In contrast to the positive start to the year boasted by 5 of the MAG 7, Apple has seen its share price decline 2.33% in January. Apple is facing growing challenges, with fears over drops in iPhone revenues as iPhone sales in China fell 30% in the first week of 2024. However, it isn’t all doom and gloom for Apple as they continue to focus on adding a large language model AI to their next generation of smartphones which Bank of America thinks will boost their demand in the next upgrade cycle. Though Apple likely isn’t a strong buy for 2024, it still remains an incredibly well-run business with a strong MOAT and customer loyalty.

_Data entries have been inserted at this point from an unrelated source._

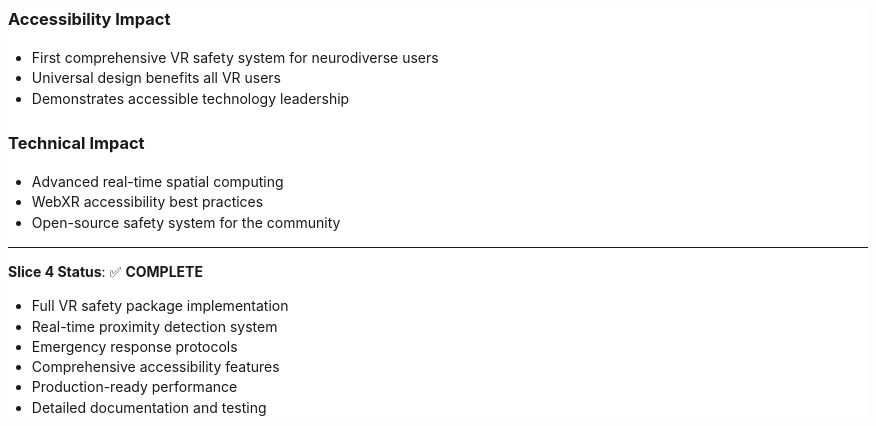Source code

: ### Accessibility Impact
- First comprehensive VR safety system for neurodiverse users
- Universal design benefits all VR users
- Demonstrates accessible technology leadership

### Technical Impact
- Advanced real-time spatial computing
- WebXR accessibility best practices
- Open-source safety system for the community

---

**Slice 4 Status**: ✅ **COMPLETE**
- Full VR safety package implementation
- Real-time proximity detection system
- Emergency response protocols
- Comprehensive accessibility features
- Production-ready performance
- Detailed documentation and testing 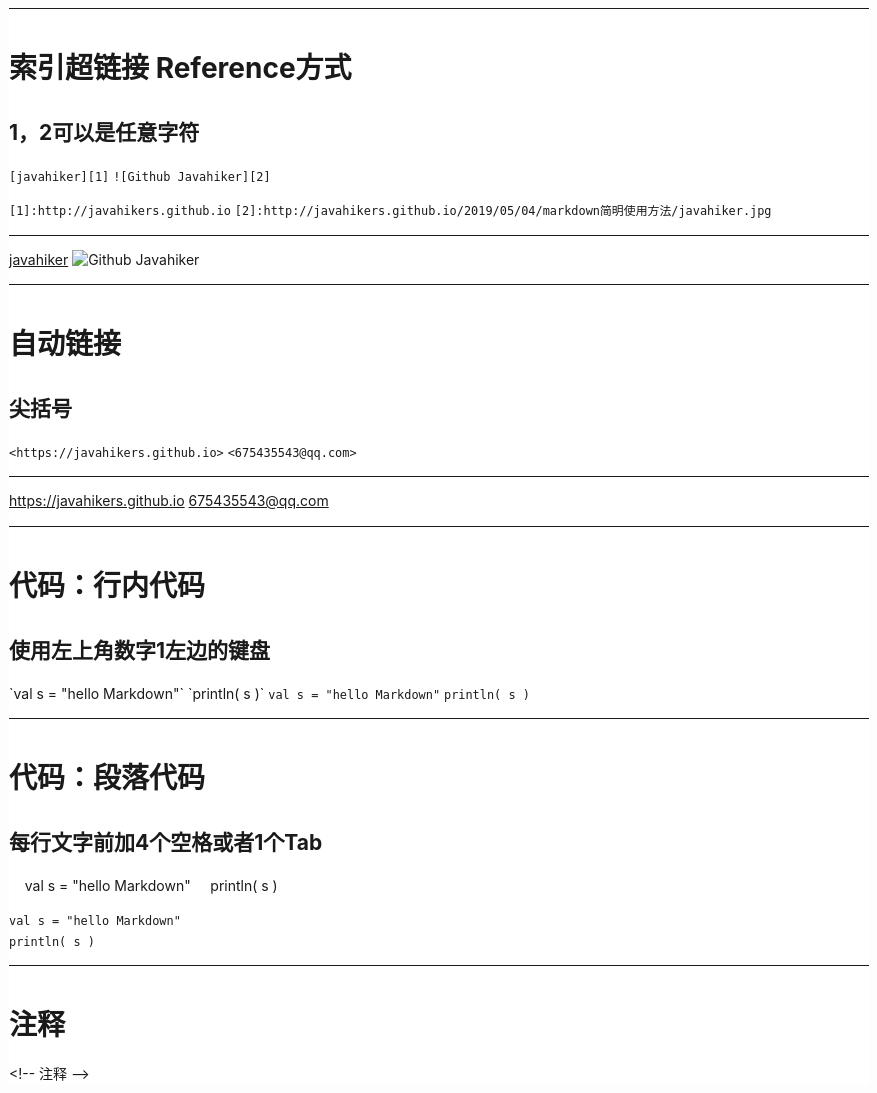 ***
# 索引超链接 Reference方式
## 1，2可以是任意字符
`[javahiker][1]`
`![Github Javahiker][2]`

`[1]:http://javahikers.github.io`
`[2]:http://javahikers.github.io/2019/05/04/markdown简明使用方法/javahiker.jpg`
***
[javahiker][1]
![Github Javahiker][2]

[1]:http://javahikers.github.io
[2]:http://javahikers.github.io/2019/05/04/markdown简明使用方法/javahiker.jpg

***
# 自动链接
## 尖括号
`<https://javahikers.github.io>`
`<675435543@qq.com>`
***
<https://javahikers.github.io>
<675435543@qq.com>

***
# 代码：行内代码
## 使用左上角数字1左边的键盘
\`val s = "hello Markdown"\`
\`println( s )\`
`val s = "hello Markdown"`
`println( s )`

***
# 代码：段落代码
## 每行文字前加4个空格或者1个Tab
&nbsp;&nbsp;&nbsp;&nbsp;val s = "hello Markdown"
&nbsp;&nbsp;&nbsp;&nbsp;println( s )

    val s = "hello Markdown"
    println( s )

***
# 注释
<\!-- 注释 -->
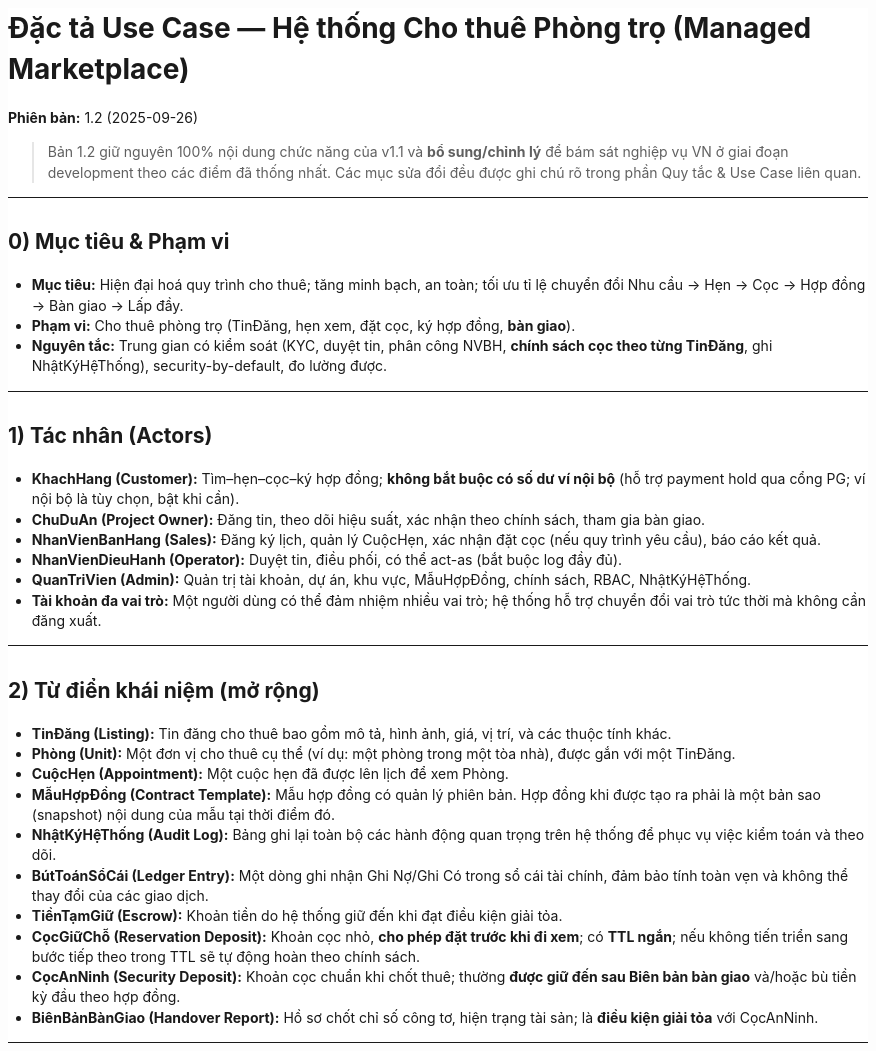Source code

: # Đặc tả Use Case — Hệ thống Cho thuê Phòng trọ (Managed Marketplace)

**Phiên bản:** 1.2 (2025-09-26)

> Bản 1.2 giữ nguyên 100% nội dung chức năng của v1.1 và **bổ sung/chỉnh lý** để bám sát nghiệp vụ VN ở giai đoạn development theo các điểm đã thống nhất. Các mục sửa đổi đều được ghi chú rõ trong phần Quy tắc & Use Case liên quan.

---

## 0) Mục tiêu & Phạm vi

* **Mục tiêu:** Hiện đại hoá quy trình cho thuê; tăng minh bạch, an toàn; tối ưu tỉ lệ chuyển đổi Nhu cầu → Hẹn → Cọc → Hợp đồng → Bàn giao → Lấp đầy.
* **Phạm vi:** Cho thuê phòng trọ (TinĐăng, hẹn xem, đặt cọc, ký hợp đồng, **bàn giao**).
* **Nguyên tắc:** Trung gian có kiểm soát (KYC, duyệt tin, phân công NVBH, **chính sách cọc theo từng TinĐăng**, ghi NhậtKýHệThống), security-by-default, đo lường được.

---

## 1) Tác nhân (Actors)

* **KhachHang (Customer):** Tìm–hẹn–cọc–ký hợp đồng; **không bắt buộc có số dư ví nội bộ** (hỗ trợ payment hold qua cổng PG; ví nội bộ là tùy chọn, bật khi cần).
* **ChuDuAn (Project Owner):** Đăng tin, theo dõi hiệu suất, xác nhận theo chính sách, tham gia bàn giao.
* **NhanVienBanHang (Sales):** Đăng ký lịch, quản lý CuộcHẹn, xác nhận đặt cọc (nếu quy trình yêu cầu), báo cáo kết quả.
* **NhanVienDieuHanh (Operator):** Duyệt tin, điều phối, có thể act-as (bắt buộc log đầy đủ).
* **QuanTriVien (Admin):** Quản trị tài khoản, dự án, khu vực, MẫuHợpĐồng, chính sách, RBAC, NhậtKýHệThống.
* **Tài khoản đa vai trò:** Một người dùng có thể đảm nhiệm nhiều vai trò; hệ thống hỗ trợ chuyển đổi vai trò tức thời mà không cần đăng xuất.

---

## 2) Từ điển khái niệm (mở rộng)

* **TinĐăng (Listing):** Tin đăng cho thuê bao gồm mô tả, hình ảnh, giá, vị trí, và các thuộc tính khác.
* **Phòng (Unit):** Một đơn vị cho thuê cụ thể (ví dụ: một phòng trong một tòa nhà), được gắn với một TinĐăng.
* **CuộcHẹn (Appointment):** Một cuộc hẹn đã được lên lịch để xem Phòng.
* **MẫuHợpĐồng (Contract Template):** Mẫu hợp đồng có quản lý phiên bản. Hợp đồng khi được tạo ra phải là một bản sao (snapshot) nội dung của mẫu tại thời điểm đó.
* **NhậtKýHệThống (Audit Log):** Bảng ghi lại toàn bộ các hành động quan trọng trên hệ thống để phục vụ việc kiểm toán và theo dõi.
* **BútToánSổCái (Ledger Entry):** Một dòng ghi nhận Ghi Nợ/Ghi Có trong sổ cái tài chính, đảm bảo tính toàn vẹn và không thể thay đổi của các giao dịch.
* **TiềnTạmGiữ (Escrow):** Khoản tiền do hệ thống giữ đến khi đạt điều kiện giải tỏa.
* **CọcGiữChỗ (Reservation Deposit):** Khoản cọc nhỏ, **cho phép đặt trước khi đi xem**; có **TTL ngắn**; nếu không tiến triển sang bước tiếp theo trong TTL sẽ tự động hoàn theo chính sách.
* **CọcAnNinh (Security Deposit):** Khoản cọc chuẩn khi chốt thuê; thường **được giữ đến sau Biên bản bàn giao** và/hoặc bù tiền kỳ đầu theo hợp đồng.
* **BiênBảnBànGiao (Handover Report):** Hồ sơ chốt chỉ số công tơ, hiện trạng tài sản; là **điều kiện giải tỏa** với CọcAnNinh.

---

The final stock of the MAG 7, Tesla, faced an even bleaker start to 2024 than Apple. Though the share price skyrocketed 108% last year, January has seen a retreat on some of those gains, with a price decline of 22.9%. This has emerged due to warnings of reduced EV sales caused by ramping competition and lower demand. Tesla has also seen some weakening in its profit margins as it conducts price cuts on its expensive models and increases spending on R&D and Cyber Truck production. Shares were also hit by the voiding of Elon Musk’s $55 billion remuneration package by a US judge who felt that Musk had dominated the proceedings. The trend for Tesla in 2024 is less clear-cut than the other stocks within the MAG 7. With a beta of 2.31, Tesla is a highly volatile stock whose value is not only subject to its financials but also the actions of Elon Musk (whether they are related to the business or not). Only time will tell if Tesla succumbs to the bear market or rebounds thanks to economic growth boosting EV sales.
So, there it is. A full roundup of the MAG7 stocks and their varied starts to 2024. Though most of the stocks have started the year strong, some remain uncertain picks for 2024. It will be interesting to see how these tech stocks fluctuate as 2024 develops. Will they ride the highs of the AI train like in 2023, or will they come crashing back down?